In de vraag een breed onderzoek in te stellen naar de handelswijze van de Japanse walvisvloot ligt besloten de vooronderstelling dat de Japanse schepen de schuld dragen voor de incidenten van 17 december en 5 januari jl. Die vooronderstelling is evenwel prematuur in het licht van het Australisch / Nieuw- Zeelandse onderzoek en de uitstaande verzoeken om nadere informatie.
Vraag 8
Bent u bereid uw ongenoegen over het gedrag van de betrokken gezagvoerders en bemanning kenbaar te maken aan de Japanse regering?

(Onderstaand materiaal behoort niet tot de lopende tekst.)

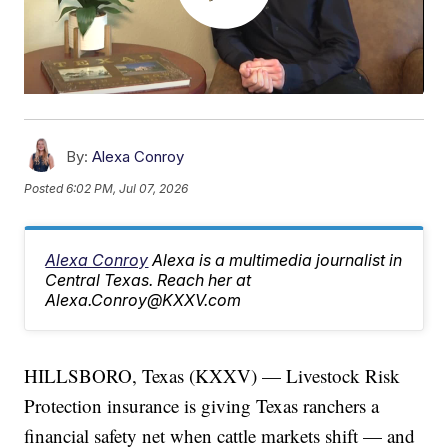
By:
Alexa Conroy
Posted
6:02 PM, Jul 07, 2026
Alexa Conroy
Alexa is a multimedia journalist in
Central Texas. Reach her at
Alexa.Conroy@KXXV.com
HILLSBORO, Texas (KXXV) — Livestock Risk
Protection insurance is giving Texas ranchers a
financial safety net when cattle markets shift — and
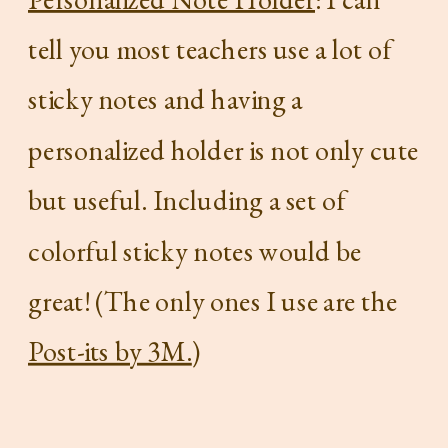
tell you most teachers use a lot of
sticky notes and having a
personalized holder is not only cute
but useful. Including a set of
colorful sticky notes would be
great! (The only ones I use are the
Post-its by 3M.
)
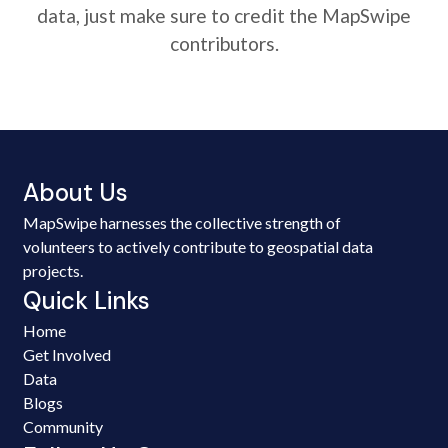
data, just make sure to credit the MapSwipe
contributors.
About Us
MapSwipe harnesses the collective strength of
volunteers to actively contribute to geospatial data
projects.
Quick Links
Home
Get Involved
Data
Blogs
Community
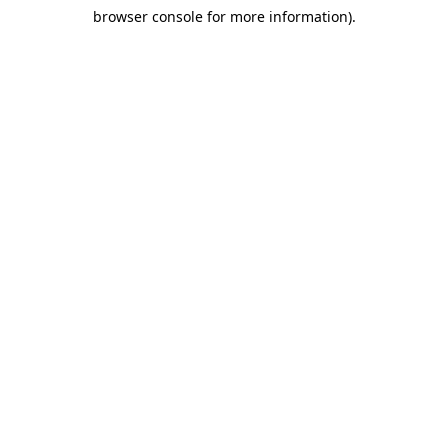
browser console for more information)
.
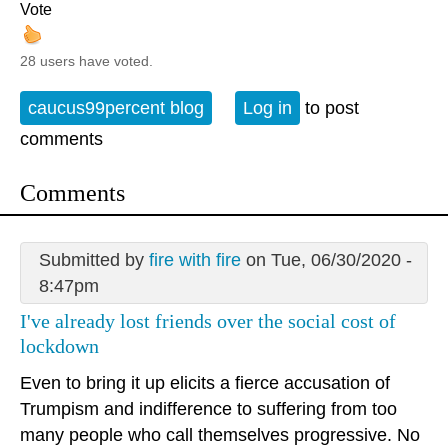
Vote
28 users have voted.
caucus99percent blog
Log in
to post
comments
Comments
Submitted by
fire with fire
on Tue, 06/30/2020 -
8:47pm
I've already lost friends over the social cost of
lockdown
Even to bring it up elicits a fierce accusation of
Trumpism and indifference to suffering from too
many people who call themselves progressive. No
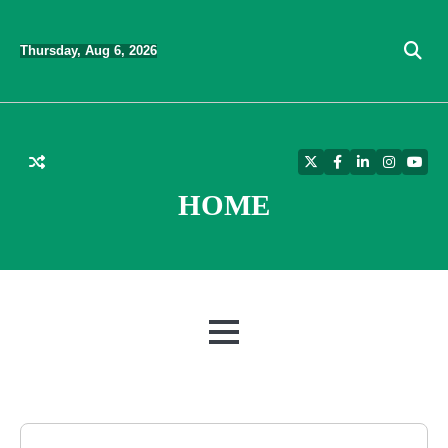
Skip
to
Thursday, Aug 6, 2026
content
Twitter
Facebook
LinkedIn
Instagra
YouT
HOME
MENU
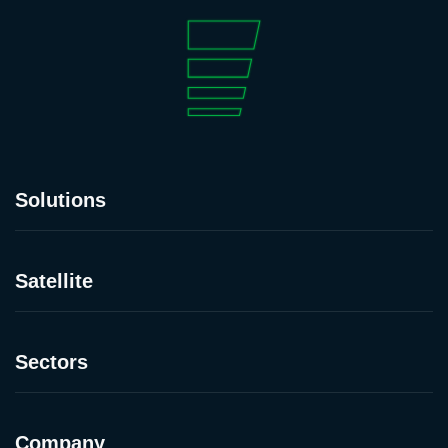
Solutions
Satellite
Sectors
Company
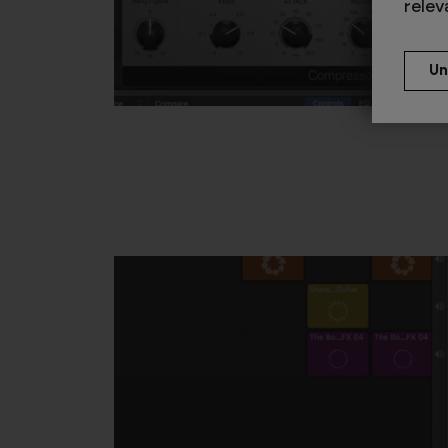
relev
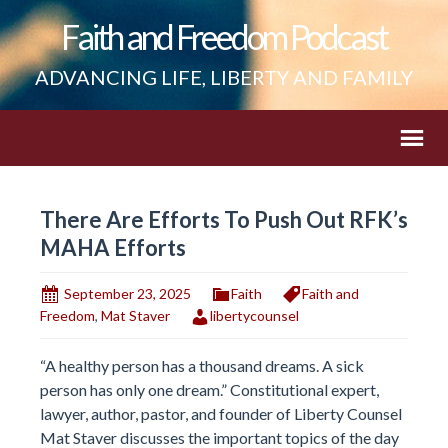
Faith and Freedom Podcast
ADVANCING LIFE, LIBERTY AND FAMILY
There Are Efforts To Push Out RFK’s
MAHA Efforts
September 23, 2025
Faith
Faith and
Freedom
,
Mat Staver
libertycounsel
“A healthy person has a thousand dreams. A sick
person has only one dream.” Constitutional expert,
lawyer, author, pastor, and founder of Liberty Counsel
Mat Staver discusses the important topics of the day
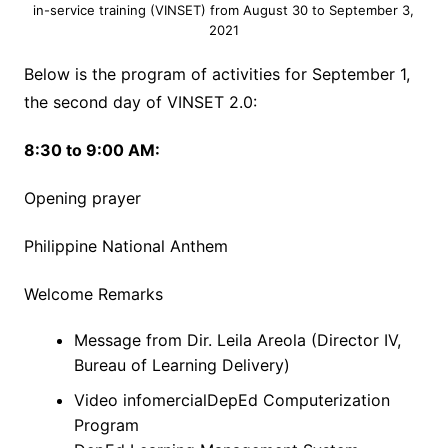
in-service training (VINSET) from August 30 to September 3,
2021
Below is the program of activities for September 1,
the second day of VINSET 2.0:
8:30 to 9:00 AM:
Opening prayer
Philippine National Anthem
Welcome Remarks
Message from Dir. Leila Areola (Director IV,
Bureau of Learning Delivery)
Video infomercialDepEd Computerization
Program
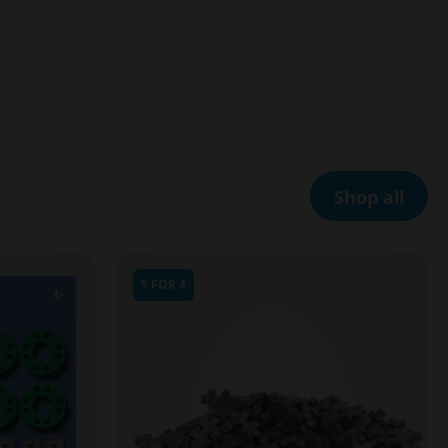
Shop all
5 FOR 4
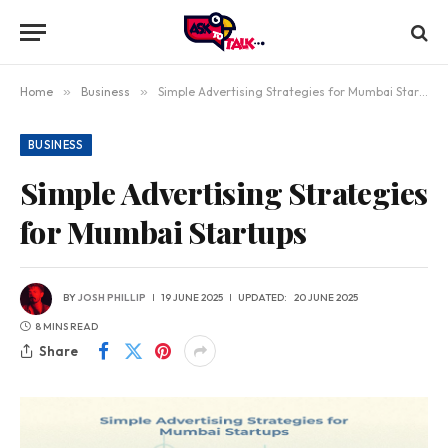
Home
»
Business
»
Simple Advertising Strategies for Mumbai Startups
BUSINESS
Simple Advertising Strategies
for Mumbai Startups
BY
JOSH PHILLIP
19 JUNE 2025
UPDATED:
20 JUNE 2025
8 MINS READ
Share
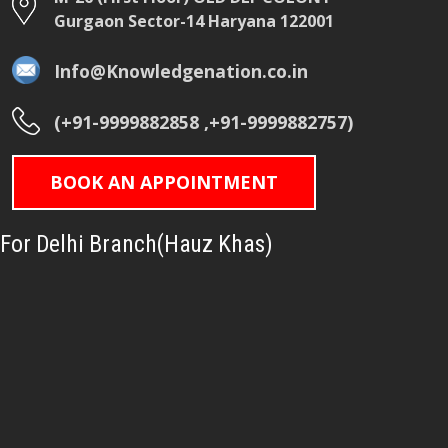
Gurgaon Sector-14 Haryana 122001
Info@Knowledgenation.co.in
(+91-9999882858 ,+91-9999882757)
BOOK AN APPOINTMENT
For Delhi Branch(Hauz Khas)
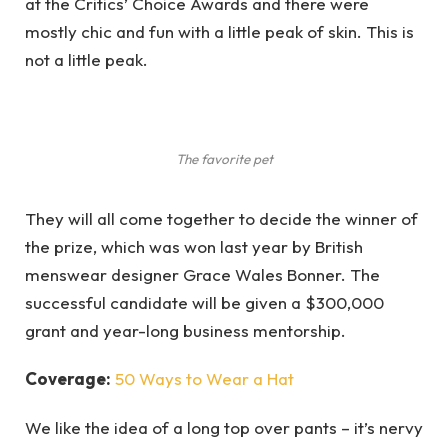
at the Critics’ Choice Awards and there were
mostly chic and fun with a little peak of skin. This is
not a little peak.
The favorite pet
They will all come together to decide the winner of
the prize, which was won last year by British
menswear designer Grace Wales Bonner. The
successful candidate will be given a $300,000
grant and year-long business mentorship.
Coverage:
50 Ways to Wear a Hat
We like the idea of a long top over pants – it’s nervy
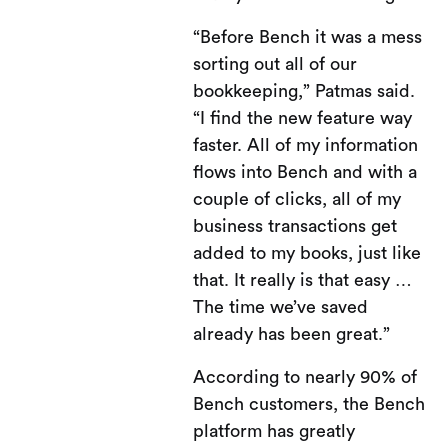
“Before Bench it was a mess
sorting out all of our
bookkeeping,” Patmas said.
“I find the new feature way
faster. All of my information
flows into Bench and with a
couple of clicks, all of my
business transactions get
added to my books, just like
that. It really is that easy …
The time we’ve saved
already has been great.”
According to nearly 90% of
Bench customers, the Bench
platform has greatly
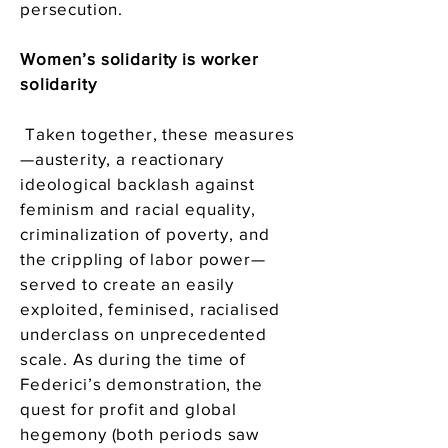
persecution.
Women’s solidarity is worker
solidarity
Taken together, these measures
—austerity, a reactionary
ideological backlash against
feminism and racial equality,
criminalization of poverty, and
the crippling of labor power—
served to create an easily
exploited, feminised, racialised
underclass on unprecedented
scale. As during the time of
Federici’s demonstration, the
quest for profit and global
hegemony (both periods saw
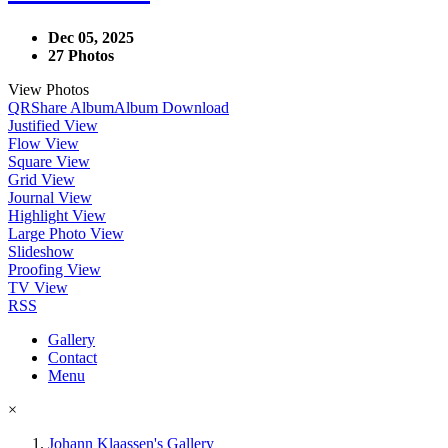
Dec 05, 2025
27 Photos
View Photos
QR
Share Album
Album Download
Justified View
Flow View
Square View
Grid View
Journal View
Highlight View
Large Photo View
Slideshow
Proofing View
TV View
RSS
Gallery
Contact
Menu
×
Johann Klaassen's Gallery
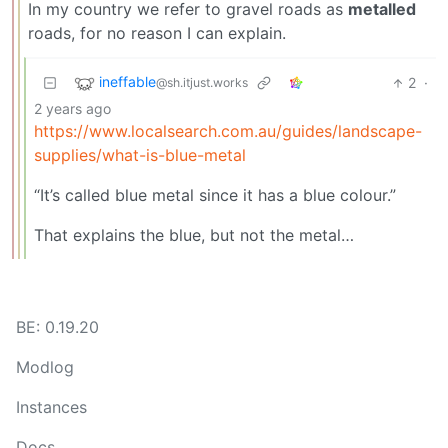
In my country we refer to gravel roads as
metalled
roads, for no reason I can explain.
ineffable
2
·
@sh.itjust.works
2 years ago
https://www.localsearch.com.au/guides/landscape-
supplies/what-is-blue-metal
“It’s called blue metal since it has a blue colour.”
That explains the blue, but not the metal…
BE: 0.19.20
Modlog
Instances
Docs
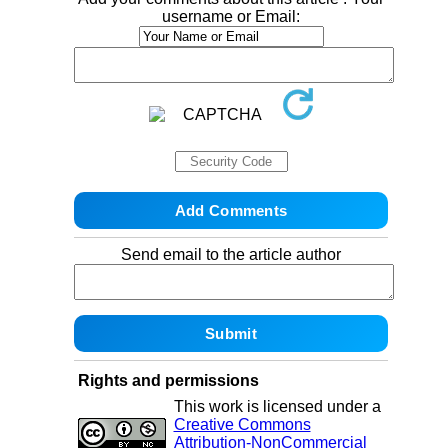
username or Email:
Send email to the article author
Rights and permissions
This work is licensed under a
Creative Commons
Attribution-NonCommercial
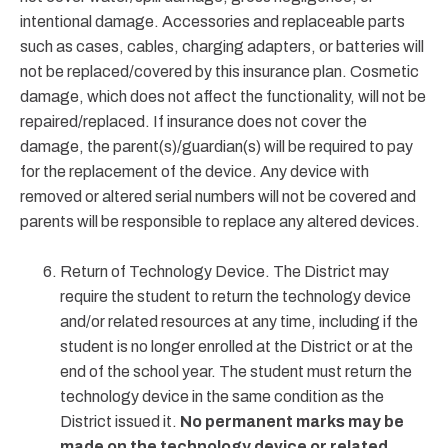
intentional damage. Accessories and replaceable parts
such as cases, cables, charging adapters, or batteries will
not be replaced/covered by this insurance plan. Cosmetic
damage, which does not affect the functionality, will not be
repaired/replaced. If insurance does not cover the
damage, the parent(s)/guardian(s) will be required to pay
for the replacement of the device. Any device with
removed or altered serial numbers will not be covered and
parents will be responsible to replace any altered devices.
Return of Technology Device. The District may
require the student to return the technology device
and/or related resources at any time, including if the
student is no longer enrolled at the District or at the
end of the school year. The student must return the
technology device in the same condition as the
District issued it.
No permanent marks may be
made on the technology device or related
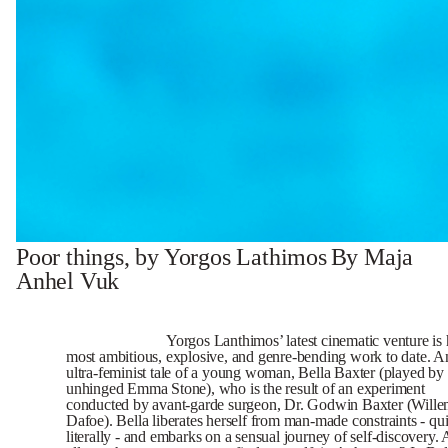
Poor things, by Yorgos Lathimos
By Maja
Anhel Vuk
Yorgos Lanthimos’ latest cinematic venture is 
most ambitious, explosive, and genre-bending work to date. A
ultra-feminist tale of a young woman, Bella Baxter (played by
unhinged Emma Stone), who is the result of an experiment
conducted by avant-garde surgeon, Dr. Godwin Baxter (Will
Dafoe). Bella liberates herself from man-made constraints - qui
literally - and embarks on a sensual journey of self-discovery. 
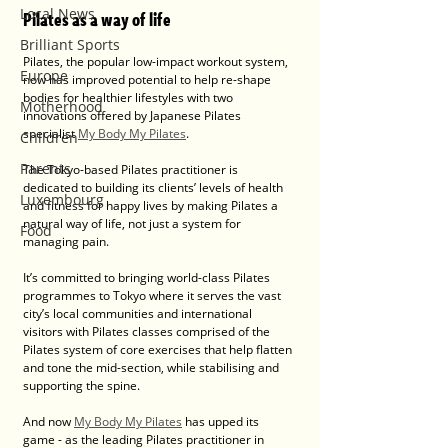
Local News
Pilates as a way of life
Brilliant Sports
Pilates, the popular low-impact workout system, 
Europe
now has improved potential to help re-shape 
bodies for healthier lifestyles with two 
Motherhood
innovations offered by Japanese Pilates 
specialist 
My Body My Pilates
.
Children
Parents
The Tokyo-based Pilates practitioner is 
dedicated to building its clients’ levels of health 
Luxembourg
and fitness for happy lives by making Pilates a 
natural way of life, not just a system for 
Food
managing pain.
It’s committed to bringing world-class Pilates 
programmes to Tokyo where it serves the vast 
city’s local communities and international 
visitors with Pilates classes comprised of the 
Pilates system of core exercises that help flatten 
and tone the mid-section, while stabilising and 
supporting the spine.
And now 
My Body My Pilates
 has upped its 
game - as the leading Pilates practitioner in 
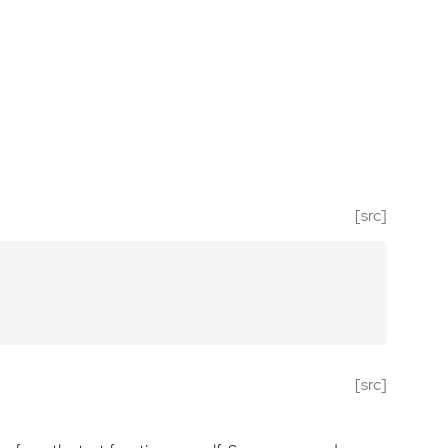
[src]
[src]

Zo nee, waarom niet? Zo ja, bent u bereid uw pleidooi ditmaal kracht bij te zetten door te wijzen op de mogelijkheid dat Nederland handelssancties zou kunnen opleggen wanneer schepen onder Japanse vlag Nederlandse staatsburgers in gevaar blijven brengen? Zo nee, waarom niet?
Vraag 9
Bent u bereid de Japanse regering te vragen de gezagvoerder en bemanning van de Shonan Maru II aan te klagen? Zo ja, op welke termijn? Zo nee, waarom niet?
Antwoord
Onder verwijzing naar het gestelde in het antwoord op vraag 7 betreffende de schuldvraag geldt dat de “Ady Gil” voer onder de vlag van Nieuw-Zeeland. Het is derhalve aan de vlaggenstaat van de “Ady Gil” eventuele vervolgstappen te nemen en niet aan Nederland.
Vraag 10
Bent u bekend met het bericht dat in Japan actievoerders van Greenpeace zijn opgepakt die de illegale walvisjacht aan de kaak wilden stellen en dat hen wellicht zelfs een gevangenisstraf van een jaar boven het hoofd hangt? Bent u bereid Japan vragen te stellen over de zorgelijke toestand waarin de genoemde actievoerders zich bevinden?
Vraag 11
Deelt u de zorgen over de rechtspositie van milieu- en natuuractivisten in Japan? Zo ja, bent u bereid deze zorgen namens Nederland kenbaar te maken aan de Japanse regering? Zo ja, op welke termijn? Zo nee, waarom eigenlijk niet?
Antwoord
Ja, ik ben bekend met de arrestatie van twee Japanse medewerkers van Greenpeace in Japan. Ik merk daarbij op dat naar aanleiding van vragen hierover van Greenpeace Nederland in juli 2008, ik hen heb doen weten dat ik de gevoelens van Greenpeace Nederland over deze arrestatie onderken. Tevens heb ik gewezen op het Nederlandse beleid dat voorschrijft dat het zich in beginsel niet bemoeit met de interne rechtsgang in andere landen. Dat betekent dat Nederland zich onthoudt van een oordeel ten aanzien van de rechtmatigheid van de arrestatie van de twee Japanse Greenpeace medewerkers, mede daar het geen Nederlandse onderdanen betreft waaraan consulaire bijstand kan worden gegeven.
De EU en Nederland voeren met Japan een dialoog op het gebied van mensenrechten. De EU, Nederland en Japan delen in beginsel dezelfde waarden ten aanzien van het beschermen en bevorderen van mensenrechten, waarbij het handhaven van de doodstraf in Japan een grote uitzondering is. Daarnaast bestaat een aantal punten van zorg, waaronder algemene detentieomstandigheden in Japanse gevangenissen en verhoorprocedures. In de context van deze dialoog zal bij de aanstaande consultaties met Japan ook ruimte zijn voor de bespreking van de positie van de Greenpeace medewerkers.